A novel inversion method of logging while drilling azimuthal electromagnetic data in anisotropic formations based on BiLSTM

Abstract With the widespread application of the logging-while-drilling (LWD) azimuthal electromagnetic (EM) tool, the inversion of formation resistivity and boundaries has become a significant concern. However, conventional inversion methods face practical challenges, as they are often time-consuming, nonlinear, and ill-posed. To address these challenges, we designed a deep learning model based on a Bidirectional Long Short-Term Memory (BiLSTM) network to invert LWD azimuthal EM data in anisotropic formations.

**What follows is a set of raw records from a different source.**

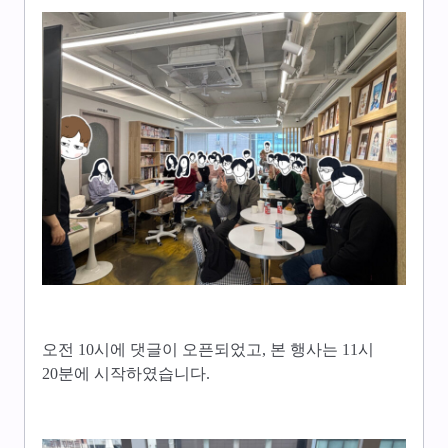
오전 10시에 댓글이 오픈되었고, 본 행사는 11시
20분에 시작하였습니다.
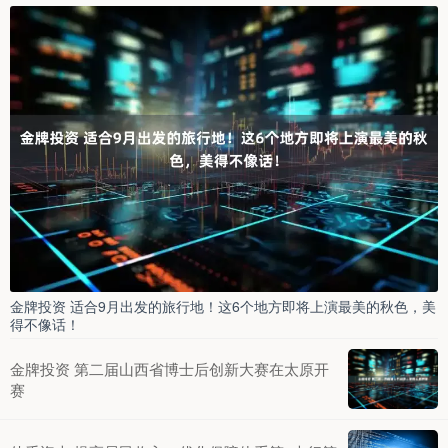
金牌投资 适合9月出发的旅行地！这6个地方即将上演最美的秋色，美
得不像话！
金牌投资 第二届山西省博士后创新大赛在太原开
赛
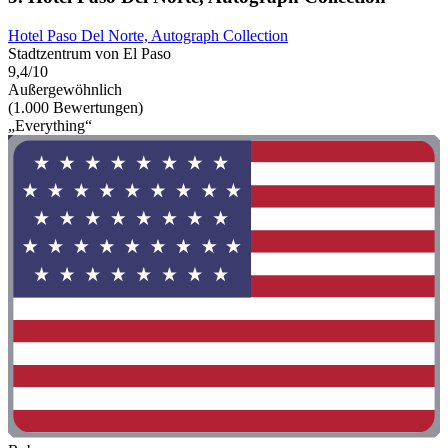
Hotel Paso Del Norte, Autograph Collection
Stadtzentrum von El Paso
9,4/10
Außergewöhnlich
(1.000 Bewertungen)
„Everything“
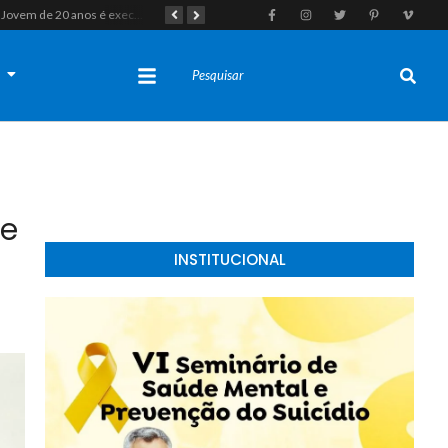
Jovem de 20 anos é executado a tiros em rede na companhia da namorada após criminosos invadirem casa fingindo ser policiais em Assú
Homem com histórico de crimes sexuais é preso preventivamente por importunação sexual em supermercado de Caicó
s
le
INSTITUCIONAL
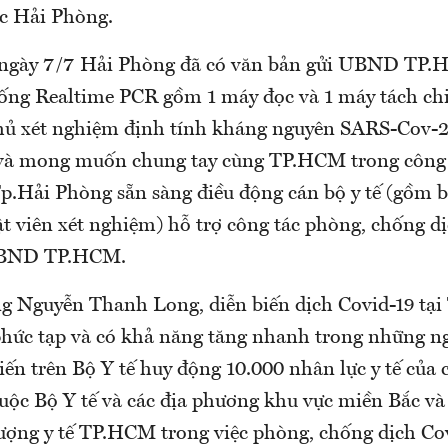
c Hải Phòng.
 ngày 7/7 Hải Phòng đã có văn bản gửi UBND TP.
hống Realtime PCR gồm 1 máy đọc và 1 máy tách ch
hủ xét nghiệm định tính kháng nguyên SARS-Cov-2
ẻ và mong muốn chung tay cùng TP.HCM trong công
.Hải Phòng sẵn sàng điều động cán bộ y tế (gồm bá
t viên xét nghiệm) hỗ trợ công tác phòng, chống dị
UBND TP.HCM.
g Nguyễn Thanh Long, diễn biến dịch Covid-19 tạ
 phức tạp và có khả năng tăng nhanh trong những ng
iến trên Bộ Y tế huy động 10.000 nhân lực y tế của 
huộc Bộ Y tế và các địa phương khu vực miền Bắc v
lượng y tế TP.HCM trong việc phòng, chống dịch Co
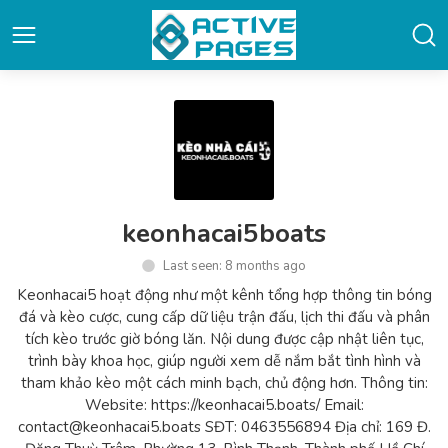
keonhacai5boats
Last seen: 8 months ago
Keonhacai5 hoạt động như một kênh tổng hợp thông tin bóng
đá và kèo cược, cung cấp dữ liệu trận đấu, lịch thi đấu và phân
tích kèo trước giờ bóng lăn. Nội dung được cập nhật liên tục,
trình bày khoa học, giúp người xem dễ nắm bắt tình hình và
tham khảo kèo một cách minh bạch, chủ động hơn. Thông tin:
Website: https://keonhacai5.boats/ Email:
contact@keonhacai5.boats SĐT: 0463556894 Địa chỉ: 169 Đ.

Initially, an anisotropic formation model of horizontal stratigraphy was established, with formation parameters (such as resistivity) assigned random values. A fast and efficient analytical method was then employed to calculate the logging response. These steps were repeated to generate a substantial number of samples. Subsequently, each sample was divided into two segments—deviate and horizontal—based on the inclination angle of the tool during drilling, resulting in two distinct sample sets. The BiLSTM network with varying hyperparameters was then trained and tested using these two sample sets, resulting in the development of two deep learning inversion models. Finally, the inversion performance of the two inversion models was analyzed. The experimental results demonstrated that the two inversion models could not only accurately invert the formation resistivity and the positions of layers boundaries, but also exhibited a rapid inversion speed, with a single-point inversion time of only 0.4 ms. This high inversion performance is crucial for reservoir detection, precise instrument targeting, and effective drilling within the reservoir. Moreover, we showcased the robustness of the inversion method by artificially introducing noise into the logging data. These results underscore the considerable potential of the intelligent inversion approach for LWD azimuthal EM inversion applications.